Zie ook HR 16 oktober 2018, ECLI:NL:HR:2018:1934; HR 9 juli 2019, ECLI:NL:HR:2019:1142; HR 12 november 2019, ECLI:NL:HR:2019:1737; HR 10 maart 2020, ECLI:NL:HR:2020:398; HR 21 april 2020, ECLI:NL:HR:2020:769; HR 19 mei 2020, ECLI:NL:HR:2020:902; HR 30 juni 2020, ECLI:NL:HR:2020:1172; HR 10 november 2020, ECLI:NL:HR:2020:1763; HR 13 april 2021, ECLI:NL:HR:2021:567; HR 11 mei 2021, ECLI:NL:HR:2021:685; HR 13 juli 2021, ECLI:NL:HR:2021:1134. Tussen de relevante overwegingen in deze hier genoemde arresten en het in de hoofdtekst geciteerde arrest van 1 december 2020, ECLI:NL:HR:2020:1896, bestaan als ik het goed zie inhoudelijk geen verschillen. Er zijn echter/evenwel hier en daar redactionele verschillen, die ervan getuigen dat de Hoge Raad ook aandacht heeft voor een taalkundige verfijning van zijn standaardjurisprudentie. Om die reden heb ik van de reeks die is aangevangen met HR 16 oktober 2018, ECLI:NL:HR:2018:1934, hier een van de meest recente uitspraken aangehaald.

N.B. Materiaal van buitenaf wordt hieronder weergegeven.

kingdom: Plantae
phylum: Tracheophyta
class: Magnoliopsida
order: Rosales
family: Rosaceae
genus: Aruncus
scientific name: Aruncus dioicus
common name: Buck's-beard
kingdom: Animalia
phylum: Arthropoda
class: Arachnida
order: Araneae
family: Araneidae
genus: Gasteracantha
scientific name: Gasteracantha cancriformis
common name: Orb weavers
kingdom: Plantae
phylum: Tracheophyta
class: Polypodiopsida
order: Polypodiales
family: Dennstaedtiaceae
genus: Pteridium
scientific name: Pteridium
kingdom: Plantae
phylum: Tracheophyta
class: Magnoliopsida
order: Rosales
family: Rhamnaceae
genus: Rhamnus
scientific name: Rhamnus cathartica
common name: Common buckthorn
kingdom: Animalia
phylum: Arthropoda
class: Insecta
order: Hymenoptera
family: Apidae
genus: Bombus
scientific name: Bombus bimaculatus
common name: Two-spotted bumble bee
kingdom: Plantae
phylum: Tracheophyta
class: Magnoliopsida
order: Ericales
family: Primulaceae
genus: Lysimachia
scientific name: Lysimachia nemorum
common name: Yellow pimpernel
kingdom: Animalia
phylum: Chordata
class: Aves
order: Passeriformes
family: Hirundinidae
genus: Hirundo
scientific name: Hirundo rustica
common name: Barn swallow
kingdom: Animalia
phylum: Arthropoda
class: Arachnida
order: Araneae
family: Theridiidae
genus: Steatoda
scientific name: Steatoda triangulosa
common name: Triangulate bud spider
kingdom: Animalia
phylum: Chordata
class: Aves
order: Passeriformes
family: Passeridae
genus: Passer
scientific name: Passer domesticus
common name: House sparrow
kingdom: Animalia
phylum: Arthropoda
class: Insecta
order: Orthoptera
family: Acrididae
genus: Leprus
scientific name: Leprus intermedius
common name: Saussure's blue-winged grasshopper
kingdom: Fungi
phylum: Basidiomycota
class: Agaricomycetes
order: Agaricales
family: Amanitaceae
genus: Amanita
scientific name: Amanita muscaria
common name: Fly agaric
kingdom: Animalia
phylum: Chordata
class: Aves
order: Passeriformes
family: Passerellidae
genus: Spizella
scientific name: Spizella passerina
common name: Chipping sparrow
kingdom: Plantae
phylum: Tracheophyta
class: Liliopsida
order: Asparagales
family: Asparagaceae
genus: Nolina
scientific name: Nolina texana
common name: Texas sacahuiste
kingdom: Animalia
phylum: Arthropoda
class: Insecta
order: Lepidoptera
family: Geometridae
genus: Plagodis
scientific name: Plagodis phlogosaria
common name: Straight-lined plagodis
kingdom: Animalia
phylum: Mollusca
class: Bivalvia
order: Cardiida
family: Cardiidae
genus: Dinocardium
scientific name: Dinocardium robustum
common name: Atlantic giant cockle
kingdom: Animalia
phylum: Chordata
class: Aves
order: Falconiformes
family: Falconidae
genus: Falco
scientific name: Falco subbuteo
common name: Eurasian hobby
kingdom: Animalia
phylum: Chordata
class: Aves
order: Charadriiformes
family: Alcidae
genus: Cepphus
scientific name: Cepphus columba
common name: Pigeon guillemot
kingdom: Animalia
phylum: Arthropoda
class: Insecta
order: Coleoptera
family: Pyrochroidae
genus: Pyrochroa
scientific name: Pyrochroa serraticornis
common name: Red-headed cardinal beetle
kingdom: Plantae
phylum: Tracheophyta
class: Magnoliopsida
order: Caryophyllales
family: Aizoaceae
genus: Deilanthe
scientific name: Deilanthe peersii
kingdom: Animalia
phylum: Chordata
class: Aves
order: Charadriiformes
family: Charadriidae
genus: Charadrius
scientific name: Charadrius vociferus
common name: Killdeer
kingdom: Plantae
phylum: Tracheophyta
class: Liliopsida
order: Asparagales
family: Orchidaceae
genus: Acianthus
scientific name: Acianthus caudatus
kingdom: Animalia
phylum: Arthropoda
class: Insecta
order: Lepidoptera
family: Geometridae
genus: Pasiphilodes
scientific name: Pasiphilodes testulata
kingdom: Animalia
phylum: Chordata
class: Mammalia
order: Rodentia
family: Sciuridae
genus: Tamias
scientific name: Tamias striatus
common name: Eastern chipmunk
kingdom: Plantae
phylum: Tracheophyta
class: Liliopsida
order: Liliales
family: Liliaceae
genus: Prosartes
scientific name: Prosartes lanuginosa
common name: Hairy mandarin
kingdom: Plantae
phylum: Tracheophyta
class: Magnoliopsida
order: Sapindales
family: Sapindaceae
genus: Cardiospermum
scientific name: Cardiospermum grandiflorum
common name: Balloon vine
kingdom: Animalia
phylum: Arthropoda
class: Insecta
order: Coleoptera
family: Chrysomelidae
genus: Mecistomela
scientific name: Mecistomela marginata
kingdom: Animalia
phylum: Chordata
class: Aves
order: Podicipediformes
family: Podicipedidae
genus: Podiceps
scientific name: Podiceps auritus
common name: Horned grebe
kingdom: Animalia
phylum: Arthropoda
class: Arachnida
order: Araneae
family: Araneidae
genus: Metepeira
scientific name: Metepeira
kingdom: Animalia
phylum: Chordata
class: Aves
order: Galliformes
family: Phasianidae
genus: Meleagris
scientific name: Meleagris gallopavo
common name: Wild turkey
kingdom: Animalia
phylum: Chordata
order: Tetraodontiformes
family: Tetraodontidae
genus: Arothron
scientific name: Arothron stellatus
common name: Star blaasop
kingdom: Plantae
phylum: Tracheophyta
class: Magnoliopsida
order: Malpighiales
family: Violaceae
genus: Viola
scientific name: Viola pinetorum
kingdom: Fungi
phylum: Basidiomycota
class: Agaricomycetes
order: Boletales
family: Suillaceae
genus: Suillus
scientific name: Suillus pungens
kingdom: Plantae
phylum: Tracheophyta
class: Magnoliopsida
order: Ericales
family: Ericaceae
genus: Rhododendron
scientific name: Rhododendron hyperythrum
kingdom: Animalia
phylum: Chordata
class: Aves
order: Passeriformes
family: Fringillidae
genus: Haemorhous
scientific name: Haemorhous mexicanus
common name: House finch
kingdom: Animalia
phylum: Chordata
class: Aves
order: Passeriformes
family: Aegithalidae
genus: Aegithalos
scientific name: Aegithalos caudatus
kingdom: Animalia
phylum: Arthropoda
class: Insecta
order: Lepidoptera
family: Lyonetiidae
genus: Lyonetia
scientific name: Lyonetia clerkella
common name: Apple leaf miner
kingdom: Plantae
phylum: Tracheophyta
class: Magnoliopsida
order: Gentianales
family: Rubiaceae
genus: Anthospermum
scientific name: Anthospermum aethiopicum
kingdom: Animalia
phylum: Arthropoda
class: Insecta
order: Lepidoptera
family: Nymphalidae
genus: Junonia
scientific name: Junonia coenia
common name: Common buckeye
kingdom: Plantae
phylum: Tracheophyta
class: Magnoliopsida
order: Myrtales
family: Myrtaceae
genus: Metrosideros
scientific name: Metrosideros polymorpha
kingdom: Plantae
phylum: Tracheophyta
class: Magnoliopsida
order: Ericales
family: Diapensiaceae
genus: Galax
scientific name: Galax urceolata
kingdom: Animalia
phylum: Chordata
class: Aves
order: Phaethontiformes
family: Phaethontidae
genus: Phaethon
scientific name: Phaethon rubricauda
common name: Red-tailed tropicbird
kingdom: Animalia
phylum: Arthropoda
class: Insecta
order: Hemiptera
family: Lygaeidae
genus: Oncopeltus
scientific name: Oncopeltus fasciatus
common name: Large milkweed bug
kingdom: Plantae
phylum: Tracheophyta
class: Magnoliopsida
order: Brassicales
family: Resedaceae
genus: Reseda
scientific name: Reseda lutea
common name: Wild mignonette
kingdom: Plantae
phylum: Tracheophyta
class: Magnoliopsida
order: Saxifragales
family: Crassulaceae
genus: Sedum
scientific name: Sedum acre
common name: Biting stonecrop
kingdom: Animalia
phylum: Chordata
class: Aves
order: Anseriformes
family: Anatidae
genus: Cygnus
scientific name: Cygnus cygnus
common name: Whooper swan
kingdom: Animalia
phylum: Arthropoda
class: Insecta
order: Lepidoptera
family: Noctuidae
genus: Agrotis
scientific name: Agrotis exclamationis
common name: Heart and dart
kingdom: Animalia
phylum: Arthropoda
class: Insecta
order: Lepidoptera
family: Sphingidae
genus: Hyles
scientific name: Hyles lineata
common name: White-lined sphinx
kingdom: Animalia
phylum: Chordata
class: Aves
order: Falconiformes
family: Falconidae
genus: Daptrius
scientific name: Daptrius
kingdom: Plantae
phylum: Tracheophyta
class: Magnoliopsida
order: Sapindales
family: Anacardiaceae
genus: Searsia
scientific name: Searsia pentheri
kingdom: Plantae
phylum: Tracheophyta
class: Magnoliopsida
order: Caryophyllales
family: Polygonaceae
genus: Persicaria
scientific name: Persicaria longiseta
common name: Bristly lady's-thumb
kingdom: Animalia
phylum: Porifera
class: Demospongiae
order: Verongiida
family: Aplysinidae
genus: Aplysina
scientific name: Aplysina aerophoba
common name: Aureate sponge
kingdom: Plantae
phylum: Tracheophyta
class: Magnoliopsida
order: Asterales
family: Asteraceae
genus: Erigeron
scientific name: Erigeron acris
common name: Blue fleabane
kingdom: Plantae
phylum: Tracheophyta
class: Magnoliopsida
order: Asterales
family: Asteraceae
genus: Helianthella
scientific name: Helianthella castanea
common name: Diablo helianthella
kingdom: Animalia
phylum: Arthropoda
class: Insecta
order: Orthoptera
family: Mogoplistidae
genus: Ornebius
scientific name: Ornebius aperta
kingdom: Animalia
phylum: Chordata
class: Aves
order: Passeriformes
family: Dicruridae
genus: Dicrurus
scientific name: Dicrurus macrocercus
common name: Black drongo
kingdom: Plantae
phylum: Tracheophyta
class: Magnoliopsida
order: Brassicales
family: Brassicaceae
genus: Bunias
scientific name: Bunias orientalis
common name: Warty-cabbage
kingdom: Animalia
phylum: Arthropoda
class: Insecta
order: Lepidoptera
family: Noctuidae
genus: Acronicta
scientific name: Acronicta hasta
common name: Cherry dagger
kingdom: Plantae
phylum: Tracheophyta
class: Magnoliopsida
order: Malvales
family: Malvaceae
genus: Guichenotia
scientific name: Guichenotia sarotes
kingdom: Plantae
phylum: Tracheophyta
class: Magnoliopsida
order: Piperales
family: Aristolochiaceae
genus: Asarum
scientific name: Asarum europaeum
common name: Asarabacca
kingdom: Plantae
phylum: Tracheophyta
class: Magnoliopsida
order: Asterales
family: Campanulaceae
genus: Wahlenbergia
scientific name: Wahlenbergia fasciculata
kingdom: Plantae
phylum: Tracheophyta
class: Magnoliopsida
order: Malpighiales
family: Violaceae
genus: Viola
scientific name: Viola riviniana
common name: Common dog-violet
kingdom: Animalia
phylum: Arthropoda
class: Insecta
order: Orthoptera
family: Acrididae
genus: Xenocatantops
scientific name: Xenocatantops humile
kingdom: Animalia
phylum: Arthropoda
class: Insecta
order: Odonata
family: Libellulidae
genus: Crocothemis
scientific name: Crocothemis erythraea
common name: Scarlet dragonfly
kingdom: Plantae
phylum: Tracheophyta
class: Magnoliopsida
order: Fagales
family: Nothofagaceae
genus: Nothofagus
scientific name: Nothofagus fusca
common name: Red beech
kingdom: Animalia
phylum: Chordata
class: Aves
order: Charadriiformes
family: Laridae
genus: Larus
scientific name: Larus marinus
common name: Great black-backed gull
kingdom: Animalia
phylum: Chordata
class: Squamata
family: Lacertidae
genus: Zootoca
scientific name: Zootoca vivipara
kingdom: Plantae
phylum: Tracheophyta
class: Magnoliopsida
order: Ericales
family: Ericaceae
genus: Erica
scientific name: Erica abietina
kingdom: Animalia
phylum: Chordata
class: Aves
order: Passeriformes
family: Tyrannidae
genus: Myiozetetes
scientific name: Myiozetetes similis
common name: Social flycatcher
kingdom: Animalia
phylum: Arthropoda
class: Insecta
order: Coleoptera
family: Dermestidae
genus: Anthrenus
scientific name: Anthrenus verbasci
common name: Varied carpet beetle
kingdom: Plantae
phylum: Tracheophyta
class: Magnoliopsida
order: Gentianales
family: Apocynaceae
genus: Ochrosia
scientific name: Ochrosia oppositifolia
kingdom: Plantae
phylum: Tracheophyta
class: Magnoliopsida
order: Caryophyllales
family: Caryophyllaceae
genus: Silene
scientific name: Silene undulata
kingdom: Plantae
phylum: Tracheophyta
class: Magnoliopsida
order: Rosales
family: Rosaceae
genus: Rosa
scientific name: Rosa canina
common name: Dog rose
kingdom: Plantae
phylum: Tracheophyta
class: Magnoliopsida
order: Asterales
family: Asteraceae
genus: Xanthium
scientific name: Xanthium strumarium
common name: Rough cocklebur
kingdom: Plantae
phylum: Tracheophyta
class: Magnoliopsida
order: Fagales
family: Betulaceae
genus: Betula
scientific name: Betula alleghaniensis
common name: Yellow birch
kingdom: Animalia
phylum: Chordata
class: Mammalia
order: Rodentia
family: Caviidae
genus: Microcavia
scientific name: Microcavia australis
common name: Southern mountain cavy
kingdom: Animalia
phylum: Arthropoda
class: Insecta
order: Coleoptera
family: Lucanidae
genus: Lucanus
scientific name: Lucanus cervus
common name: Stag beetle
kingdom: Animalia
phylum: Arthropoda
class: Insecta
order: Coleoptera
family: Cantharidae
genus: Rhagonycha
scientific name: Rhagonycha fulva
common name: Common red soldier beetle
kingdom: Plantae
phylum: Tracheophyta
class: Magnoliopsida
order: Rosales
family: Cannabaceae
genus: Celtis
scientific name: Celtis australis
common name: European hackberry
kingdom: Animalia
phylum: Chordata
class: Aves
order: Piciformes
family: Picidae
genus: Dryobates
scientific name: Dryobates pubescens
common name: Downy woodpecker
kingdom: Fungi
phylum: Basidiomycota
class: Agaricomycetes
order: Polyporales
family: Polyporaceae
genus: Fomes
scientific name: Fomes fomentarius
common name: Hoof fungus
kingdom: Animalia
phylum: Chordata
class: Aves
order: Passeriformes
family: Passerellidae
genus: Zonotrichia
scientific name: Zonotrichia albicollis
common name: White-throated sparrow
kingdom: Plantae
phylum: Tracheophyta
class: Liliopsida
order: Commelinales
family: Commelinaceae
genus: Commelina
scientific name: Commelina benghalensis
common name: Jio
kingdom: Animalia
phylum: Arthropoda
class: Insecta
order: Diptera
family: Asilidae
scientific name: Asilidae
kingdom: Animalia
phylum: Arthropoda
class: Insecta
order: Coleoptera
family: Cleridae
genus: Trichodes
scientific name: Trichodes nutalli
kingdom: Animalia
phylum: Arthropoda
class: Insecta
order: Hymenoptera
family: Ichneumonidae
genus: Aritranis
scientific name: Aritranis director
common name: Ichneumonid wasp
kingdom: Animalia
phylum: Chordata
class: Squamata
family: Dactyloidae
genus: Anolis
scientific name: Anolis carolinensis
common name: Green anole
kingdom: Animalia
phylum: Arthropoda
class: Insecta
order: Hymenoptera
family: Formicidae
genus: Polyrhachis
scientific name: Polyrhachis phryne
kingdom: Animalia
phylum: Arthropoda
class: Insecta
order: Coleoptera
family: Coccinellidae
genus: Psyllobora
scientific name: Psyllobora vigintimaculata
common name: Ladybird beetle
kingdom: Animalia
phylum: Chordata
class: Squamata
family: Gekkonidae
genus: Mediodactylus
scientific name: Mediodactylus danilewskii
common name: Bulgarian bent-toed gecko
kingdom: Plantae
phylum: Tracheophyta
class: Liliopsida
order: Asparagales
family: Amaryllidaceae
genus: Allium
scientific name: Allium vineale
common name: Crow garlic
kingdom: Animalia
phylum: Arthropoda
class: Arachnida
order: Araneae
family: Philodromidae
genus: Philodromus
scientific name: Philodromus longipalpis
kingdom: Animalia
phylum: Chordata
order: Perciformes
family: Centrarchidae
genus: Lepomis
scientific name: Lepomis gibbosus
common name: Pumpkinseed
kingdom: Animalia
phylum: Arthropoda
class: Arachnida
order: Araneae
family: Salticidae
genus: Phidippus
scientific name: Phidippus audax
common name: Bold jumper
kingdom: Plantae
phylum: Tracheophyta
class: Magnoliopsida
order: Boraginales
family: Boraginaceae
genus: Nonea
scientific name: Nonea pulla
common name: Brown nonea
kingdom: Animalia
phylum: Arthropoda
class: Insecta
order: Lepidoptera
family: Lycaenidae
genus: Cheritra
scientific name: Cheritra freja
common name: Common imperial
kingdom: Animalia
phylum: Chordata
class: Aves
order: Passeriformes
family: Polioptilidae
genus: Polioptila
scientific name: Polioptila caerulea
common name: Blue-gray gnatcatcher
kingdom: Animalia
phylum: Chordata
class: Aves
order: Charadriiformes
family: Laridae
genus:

De raadsvrouw heeft evenmin toegelicht waarom de ziekte van de ouders voor verdachte reden heeft gevormd naar Marokko te gaan en niet aanwezig te zijn op de zitting. Verblijven de ouders van verdachte in Marokko? Is zijn aanwezigheid daar noodzakelijk in verband met de ziekte van zijn ouders? Het hof heeft deze punten niet kenbaar in zijn oordeel betrokken, reden waarom ik die in mijn conclusie verder buiten beschouwing laat.
A.J.A. van Dorst, Cassatie in strafzaken, Deventer: Wolters Kluwer 2018, p. 183.